To understand the results, you can create a $2 \times 2$ table (Table 59.49) and plug in the posterior mean estimates to the regression model. A –0.41 estimate for subjects who received laser treatment and had juvenile diabetes suggests that the laser treatment is effective in delaying blindness.
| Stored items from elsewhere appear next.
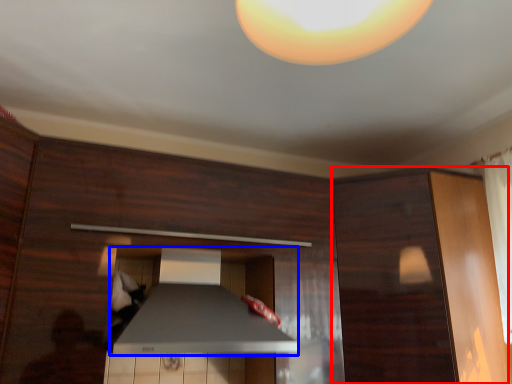
Question: Which of the following is the closest to the observer, cabinetry (highlighted by a red box) or exhaust hood (highlighted by a blue box)?

Choices:
 (A) cabinetry
 (B) exhaust hood

Answer: (B)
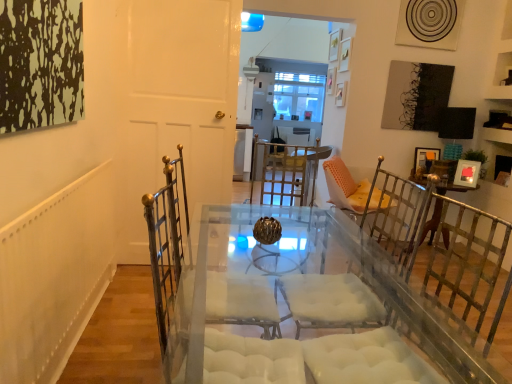
Question: From the image's perspective, is wooden picture frame at right over white matte door at center?

Choices:
 (A) no
 (B) yes

Answer: (A)

Question: Is wooden picture frame at right not inside white matte door at center?

Choices:
 (A) yes
 (B) no

Answer: (A)

Question: Can you confirm if wooden picture frame at right is wider than white matte door at center?

Choices:
 (A) yes
 (B) no

Answer: (B)

Question: From a real-world perspective, is wooden picture frame at right physically above white matte door at center?

Choices:
 (A) yes
 (B) no

Answer: (B)

Question: Could you tell me if wooden picture frame at right is facing white matte door at center?

Choices:
 (A) no
 (B) yes

Answer: (A)

Question: Is wooden picture frame at right oriented away from white matte door at center?

Choices:
 (A) no
 (B) yes

Answer: (A)

Question: Does white matte door at center touch wooden picture frame at right?

Choices:
 (A) no
 (B) yes

Answer: (A)

Question: Can you confirm if white matte door at center is taller than wooden picture frame at right?

Choices:
 (A) no
 (B) yes

Answer: (B)

Question: From the image's perspective, is white matte door at center under wooden picture frame at right?

Choices:
 (A) yes
 (B) no

Answer: (B)

Question: Does white matte door at center appear on the right side of wooden picture frame at right?

Choices:
 (A) no
 (B) yes

Answer: (A)

Question: Is white matte door at center outside of wooden picture frame at right?

Choices:
 (A) yes
 (B) no

Answer: (A)

Question: From a real-world perspective, does white matte door at center stand above wooden picture frame at right?

Choices:
 (A) no
 (B) yes

Answer: (B)

Question: Does point (156, 3) appear closer or farther from the camera than point (417, 177)?

Choices:
 (A) farther
 (B) closer

Answer: (B)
And the effect is much more pronounced (–0.80) for adult subjects who have diabetes and received treatment.

Table 59.49: Estimates of Regression Effects in the Survival Model

$\hat{\bbeta }’\bZ $

Diabetic Type

 

0

1

Treatment

0

0

0.32

 

1

–0.41

–0.80


You can also use the macro %CATER (Caterpillar Plot) to draw a caterpillar plot to visualize the eight hazards in the model:

ods graphics on;
%cater(data=postout, var=lambda_:);
ods graphics off;

Output 59.16.4: Caterpillar Plot of the Hazards in the Piecewise Exponential Model


The fitted hazards show a nonconstant underlying hazard function (read along the y-axis as lambda_# are hazards along the time-axis) in the model.

Now suppose you want to include patient-level information and fit a frailty model to the blind data set, where the random effect enters the model through the regression term, where the subject is indexed by the variable ID in the data.
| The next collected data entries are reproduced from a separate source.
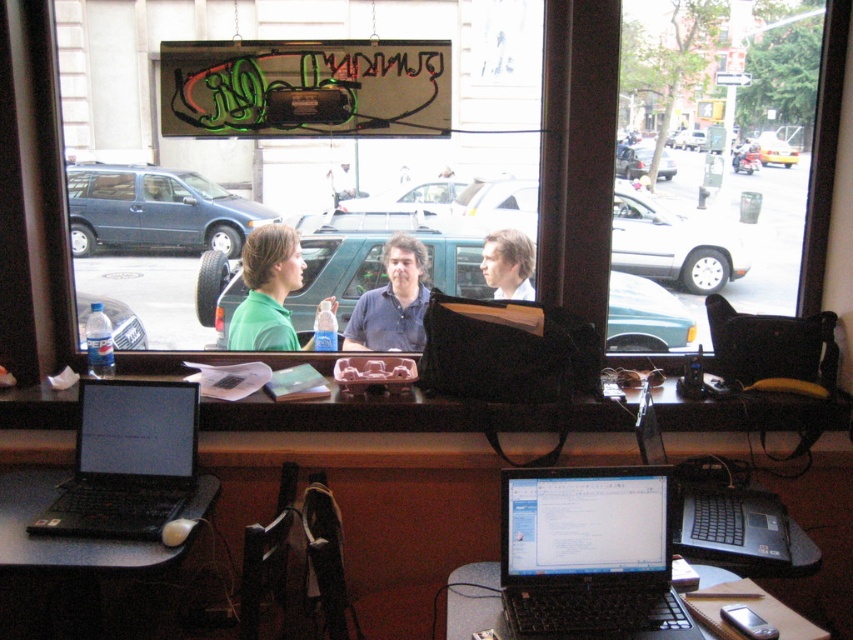
Question: In this image, where is black plastic laptop at lower right located relative to matte blue shirt at center?

Choices:
 (A) right
 (B) left

Answer: (A)

Question: Is black plastic laptop at lower right wider than matte blue shirt at center?

Choices:
 (A) yes
 (B) no

Answer: (A)

Question: Estimate the real-world distances between objects in this image. Which object is closer to the black glossy laptop at center?

Choices:
 (A) matte blue shirt at center
 (B) green matte shirt at center
 (C) black plastic table at center

Answer: (C)

Question: Observing the image, what is the correct spatial positioning of black plastic table at center in reference to black matte laptop at lower left?

Choices:
 (A) right
 (B) left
\begin{eqnarray*}  \bbeta ^{\prime } \mb {z}_ i & =&  \beta _1 \mbox{treatment} + \beta _2 \mbox{diabetictype} + \beta _3 \mbox{treatment * diabetictype} + u_{id}\\ u_{id} & \sim &  \mbox{normal}(0, \mbox{var} = \sigma ^2) \\ \sigma ^2 & \sim &  \mbox{igamma}(\mbox{shape} = 0.01, \mbox{scale} = 0.01) \end{eqnarray*}

where id indexes patient.

The actual coding in PROC MCMC of a piecewise exponential frailty model is rather straightforward:

ods select none;
proc mcmc data=inputdata nmc=10000 outpost=postout seed=12351
     stats=summary diag=none;
   parms beta1-beta3 0 s2;
   prior beta: ~ normal(0, var = 1e6);
   prior s2 ~ igamma(0.01, scale=0.01);
   random lambda ~ gamma(0.01, iscale = 0.01) subject=int_index;
   random u ~ normal(0, var=s2) subject=id;
   bZ = beta1*treatment + beta2*diabetictype + beta3*treatment*diabetictype + u;
   idt = exp(bZ) * lambda;
   model dN ~ poisson(idt);
run;

A second RANDOM statement defines a subject-level random effect u, and the random-effects parameters enter the model in the term for the regression mean, bZ. An additional model parameter, s2, the variance of the random-effects parameters, is needed for the model. The results are not shown here.